The online calculation starts by reducing the cipher text by mod p. The cipher text is 32 bits long and our modulus is 16 bits long. To use the MAA to do the reduction, we shift the modulus, p, left 16 bits and multiply the cipher text by 216. That looks like 0x87CCFE27 × 0x10000 mod 0xE7470000 = 0x36B00000. Now we shift the answer right 16 bits or just grab the upper 16 bits of the word.

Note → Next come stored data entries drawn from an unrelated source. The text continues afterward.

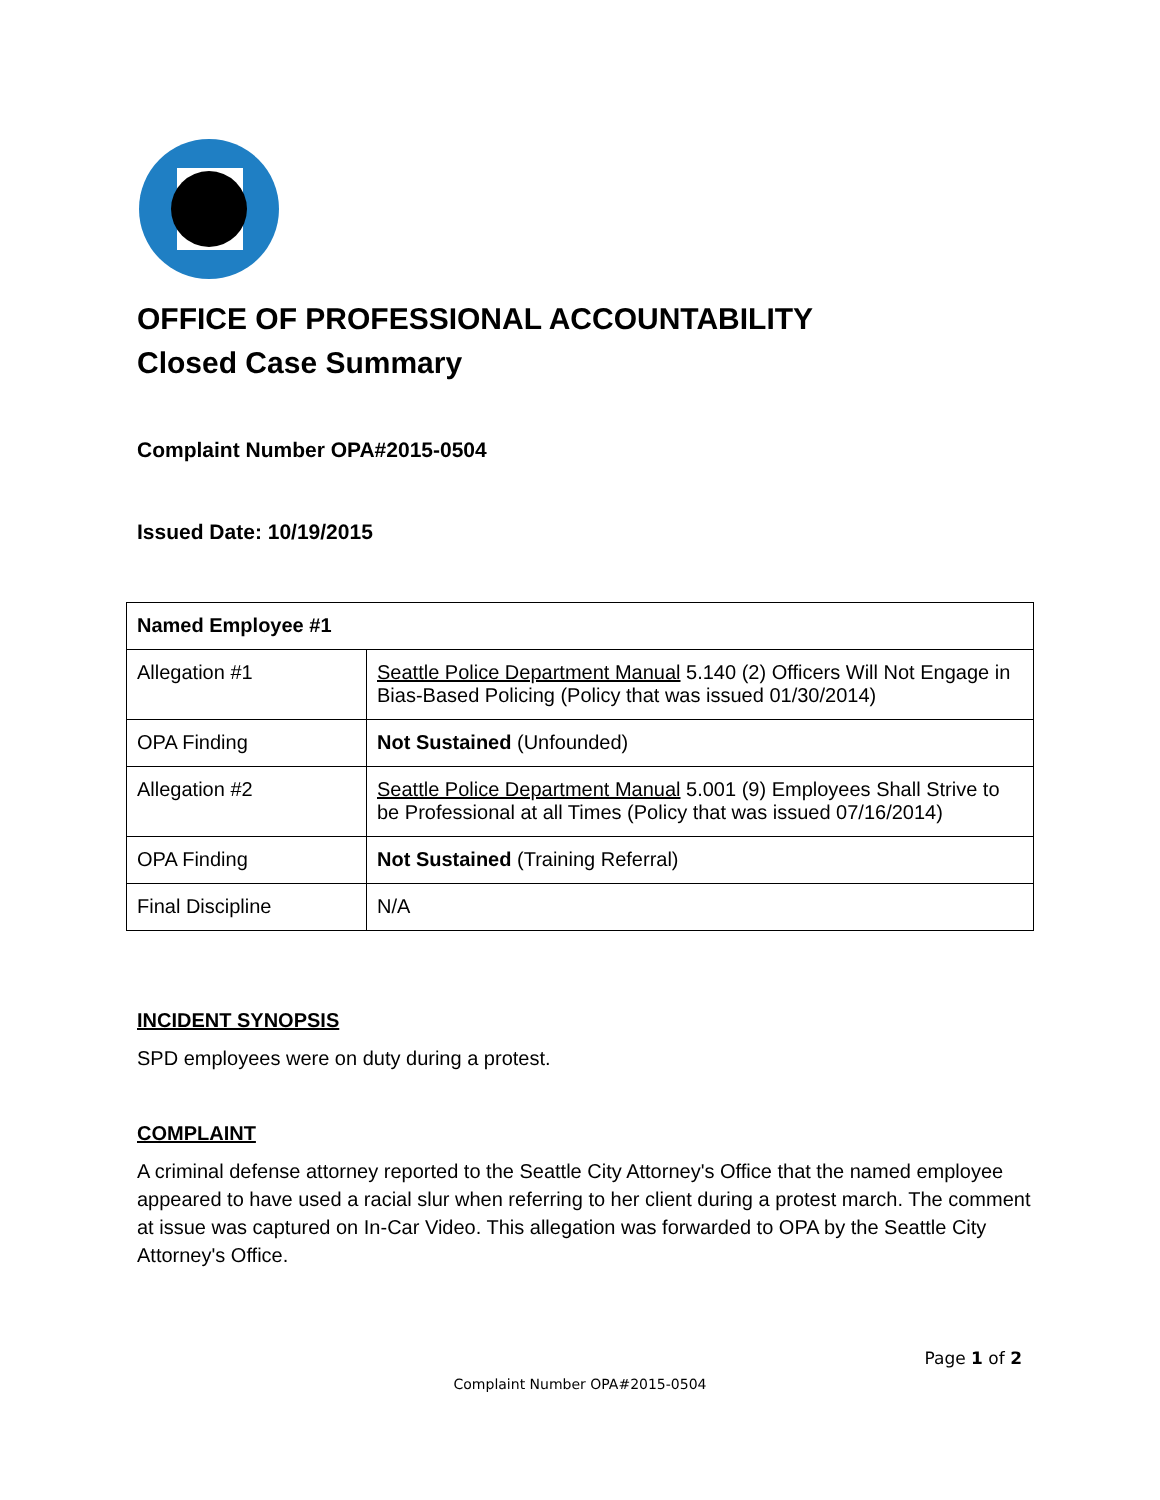OFFICE OF PROFESSIONAL ACCOUNTABILITY
Closed Case Summary
Complaint Number OPA#2015-0504
Issued Date: 10/19/2015
| Named Employee #1 | |
| Allegation #1 | Seattle Police Department Manual 5.140 (2) Officers Will Not Engage in Bias-Based Policing (Policy that was issued 01/30/2014) |
| OPA Finding | Not Sustained (Unfounded) |
| Allegation #2 | Seattle Police Department Manual 5.001 (9) Employees Shall Strive to be Professional at all Times (Policy that was issued 07/16/2014) |
| OPA Finding | Not Sustained (Training Referral) |
| Final Discipline | N/A |
INCIDENT SYNOPSIS
SPD employees were on duty during a protest.
COMPLAINT
A criminal defense attorney reported to the Seattle City Attorney's Office that the named employee appeared to have used a racial slur when referring to her client during a protest march. The comment at issue was captured on In-Car Video. This allegation was forwarded to OPA by the Seattle City Attorney's Office.
Page 1 of 2
Complaint Number OPA#2015-0504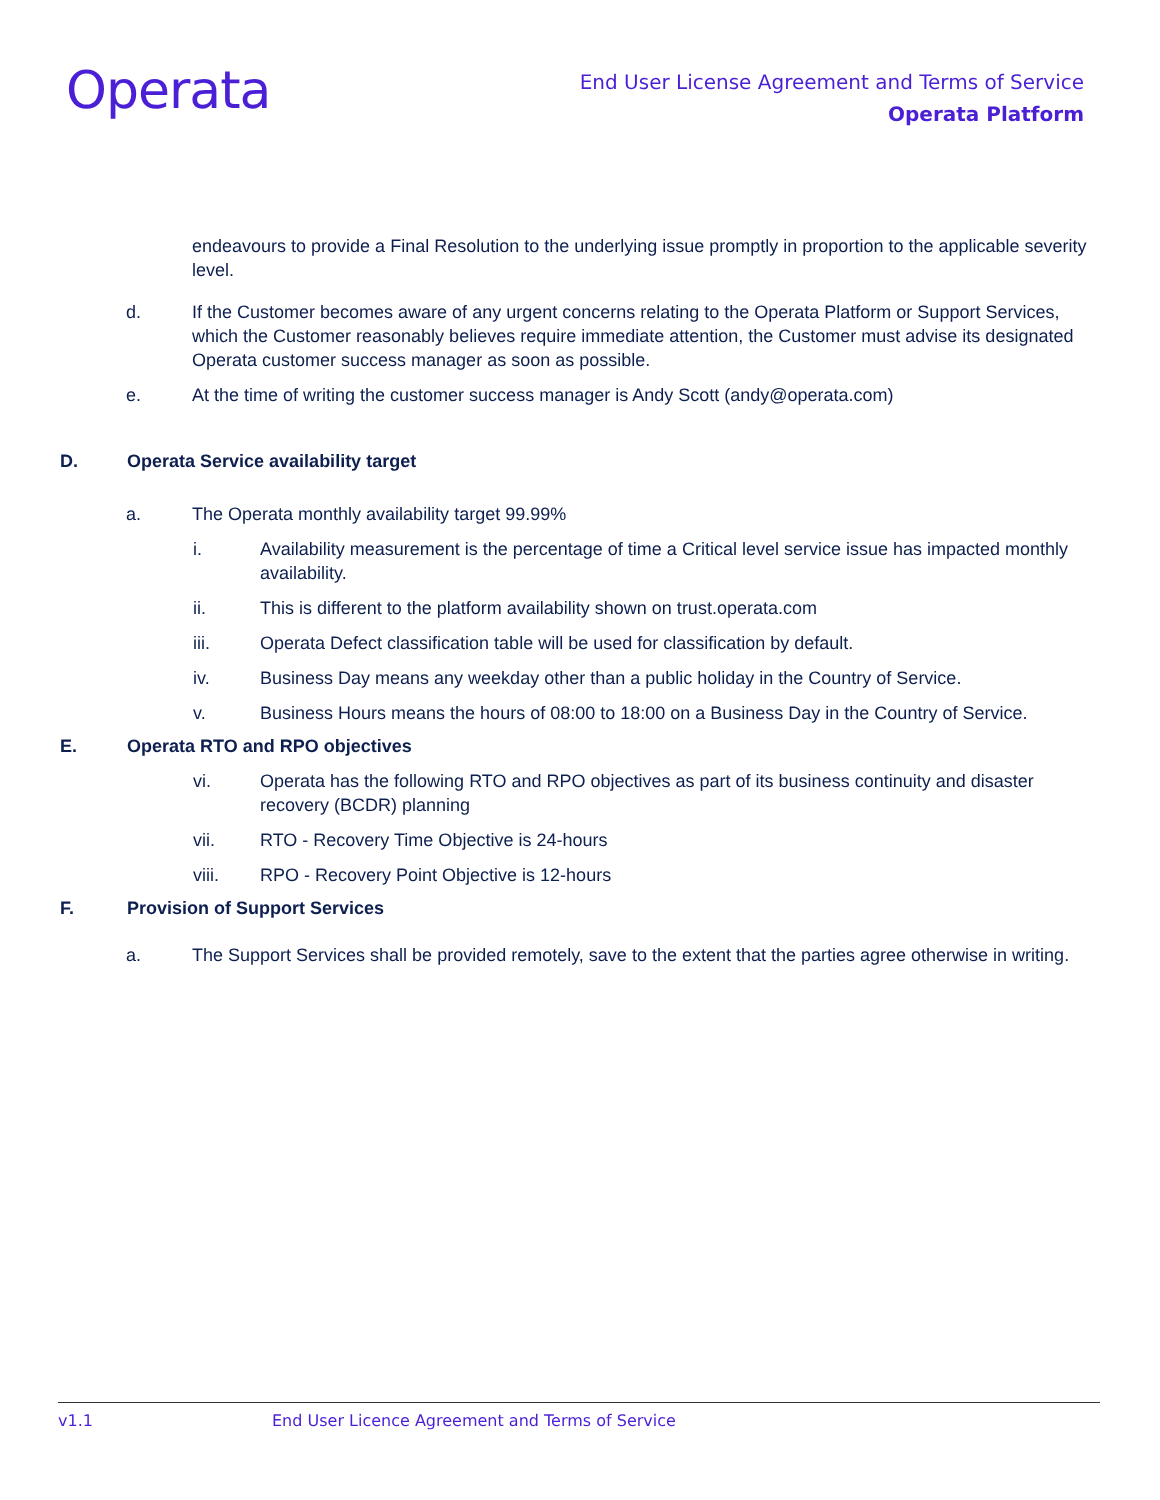Operata
End User License Agreement and Terms of Service
Operata Platform
endeavours to provide a Final Resolution to the underlying issue promptly in proportion to the applicable severity level.
d. If the Customer becomes aware of any urgent concerns relating to the Operata Platform or Support Services, which the Customer reasonably believes require immediate attention, the Customer must advise its designated Operata customer success manager as soon as possible.
e. At the time of writing the customer success manager is Andy Scott (andy@operata.com)
D. Operata Service availability target
a. The Operata monthly availability target 99.99%
i. Availability measurement is the percentage of time a Critical level service issue has impacted monthly availability.
ii. This is different to the platform availability shown on trust.operata.com
iii. Operata Defect classification table will be used for classification by default.
iv. Business Day means any weekday other than a public holiday in the Country of Service.
v. Business Hours means the hours of 08:00 to 18:00 on a Business Day in the Country of Service.
E. Operata RTO and RPO objectives
vi. Operata has the following RTO and RPO objectives as part of its business continuity and disaster recovery (BCDR) planning
vii. RTO - Recovery Time Objective is 24-hours
viii. RPO - Recovery Point Objective is 12-hours
F. Provision of Support Services
a. The Support Services shall be provided remotely, save to the extent that the parties agree otherwise in writing.
v1.1 End User Licence Agreement and Terms of Service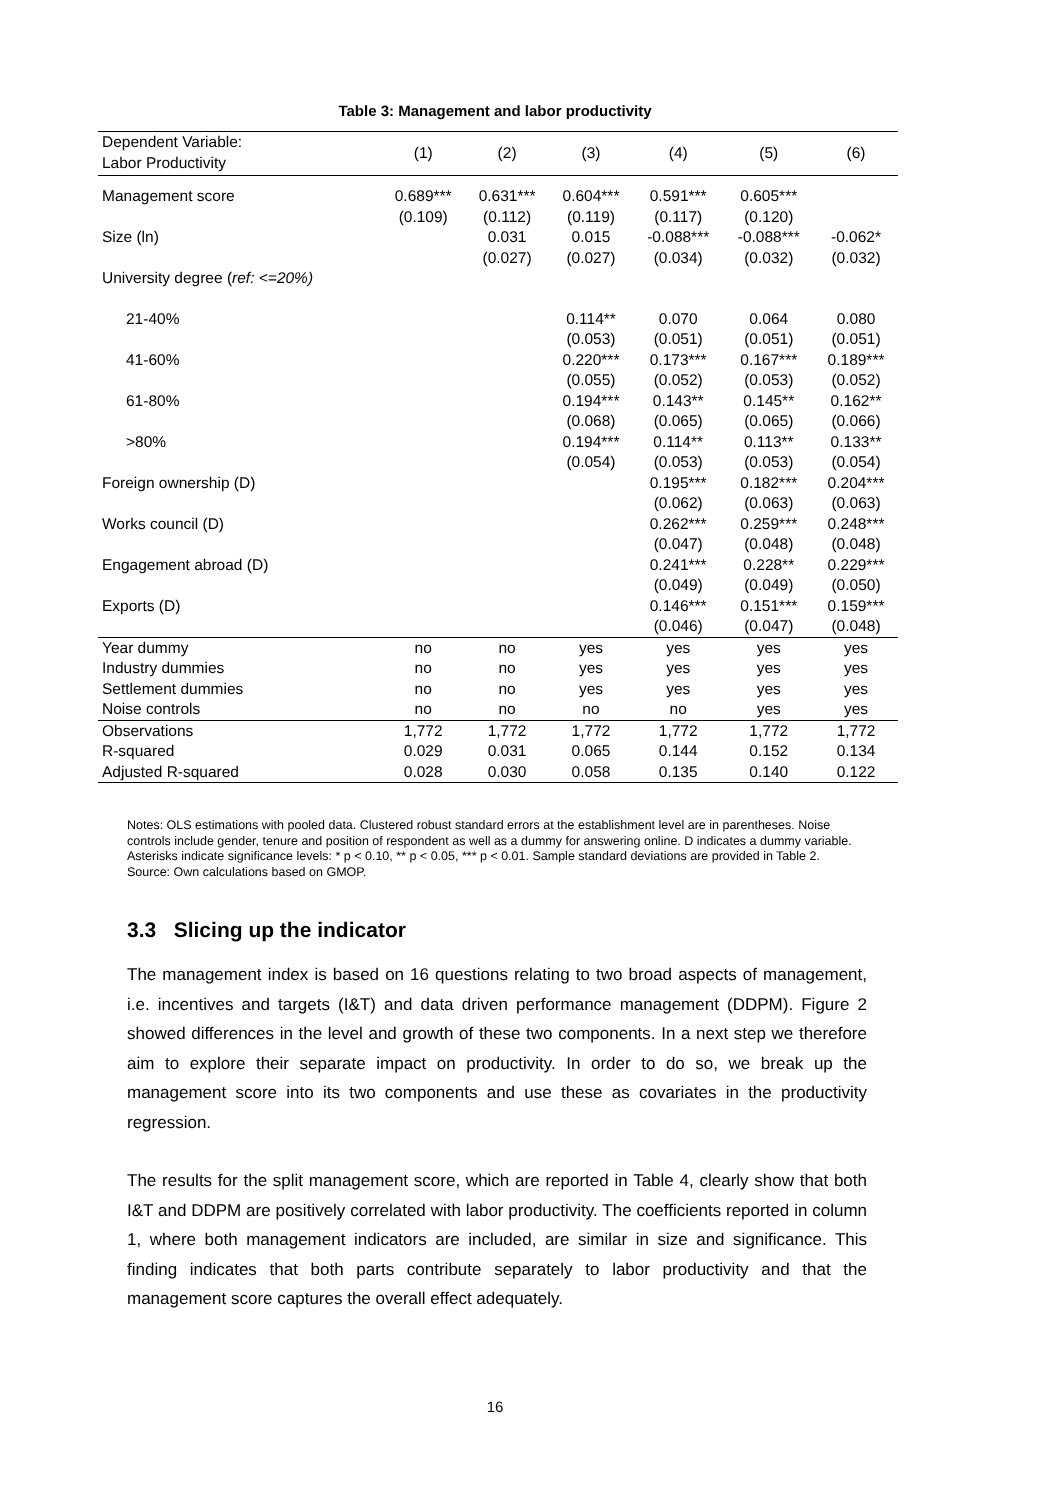Table 3: Management and labor productivity
| Dependent Variable: Labor Productivity | (1) | (2) | (3) | (4) | (5) | (6) |
| --- | --- | --- | --- | --- | --- | --- |
| Management score | 0.689*** (0.109) | 0.631*** (0.112) | 0.604*** (0.119) | 0.591*** (0.117) | 0.605*** (0.120) | |
| Size (ln) | | 0.031 (0.027) | 0.015 (0.027) | -0.088*** (0.034) | -0.088*** (0.032) | -0.062* (0.032) |
| University degree ( ref: <=20%) | | | | | | |
| 21-40% | | | 0.114** (0.053) | 0.070 (0.051) | 0.064 (0.051) | 0.080 (0.051) |
| 41-60% | | | 0.220*** (0.055) | 0.173*** (0.052) | 0.167*** (0.053) | 0.189*** (0.052) |
| 61-80% | | | 0.194*** (0.068) | 0.143** (0.065) | 0.145** (0.065) | 0.162** (0.066) |
| >80% | | | 0.194*** (0.054) | 0.114** (0.053) | 0.113** (0.053) | 0.133** (0.054) |
| Foreign ownership (D) | | | | 0.195*** (0.062) | 0.182*** (0.063) | 0.204*** (0.063) |
| Works council (D) | | | | 0.262*** (0.047) | 0.259*** (0.048) | 0.248*** (0.048) |
| Engagement abroad (D) | | | | 0.241*** (0.049) | 0.228** (0.049) | 0.229*** (0.050) |
| Exports (D) | | | | 0.146*** (0.046) | 0.151*** (0.047) | 0.159*** (0.048) |
| Year dummy | no | no | yes | yes | yes | yes |
| Industry dummies | no | no | yes | yes | yes | yes |
| Settlement dummies | no | no | yes | yes | yes | yes |
| Noise controls | no | no | no | no | yes | yes |
| Observations | 1,772 | 1,772 | 1,772 | 1,772 | 1,772 | 1,772 |
| R-squared | 0.029 | 0.031 | 0.065 | 0.144 | 0.152 | 0.134 |
| Adjusted R-squared | 0.028 | 0.030 | 0.058 | 0.135 | 0.140 | 0.122 |
Notes: OLS estimations with pooled data. Clustered robust standard errors at the establishment level are in parentheses. Noise controls include gender, tenure and position of respondent as well as a dummy for answering online. D indicates a dummy variable. Asterisks indicate significance levels: * p < 0.10, ** p < 0.05, *** p < 0.01. Sample standard deviations are provided in Table 2.
Source: Own calculations based on GMOP.
3.3 Slicing up the indicator
The management index is based on 16 questions relating to two broad aspects of management, i.e. incentives and targets (I&T) and data driven performance management (DDPM). Figure 2 showed differences in the level and growth of these two components. In a next step we therefore aim to explore their separate impact on productivity. In order to do so, we break up the management score into its two components and use these as covariates in the productivity regression.
The results for the split management score, which are reported in Table 4, clearly show that both I&T and DDPM are positively correlated with labor productivity. The coefficients reported in column 1, where both management indicators are included, are similar in size and significance. This finding indicates that both parts contribute separately to labor productivity and that the management score captures the overall effect adequately.
16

We need this value to do the 16-bit modular exponentiation of 0x36B0^{dphip} mod p, which looks like 0x36B0^{0x4AAB} mod 0xE747 = 0x6425 = ptp.

The second modular reduction with cipher text mod q expands as 0x87CCFE27 × 0x10000 mod 0xC7A50000 = 0x543D0000. Shift the answer right 16 bits, or just grab the upper word, getting the reduction, 0x543D. Use this result and perform the modular exponentiation 0x543D^{dphiq} mod q, which looks like 0x543D^{0x9A0D} mod 0xC7A5 = 0x1671 = ptq.

If ptp is greater than ptq, we do the calculation (ptq + (ptp - ptq) × qiptq) mod n, otherwise we calculate (ptp + (ptq - ptp) × piqtp) mod n. Remember that piqtp and qiptq were precomputed and are 32 bits long.

We see that ptp is larger than ptq. The difference, ptp - ptq = 0x4DB4. The product of ((ptp - ptq) and qiptq) mod n, and (0x4DB4 × 0x16401BA8) mod 0xB45D41C3 is 0xABCDD8A1. Adding ptq, 0x1671 gives us back our plain text, 0xABCDEF12, and we are finished.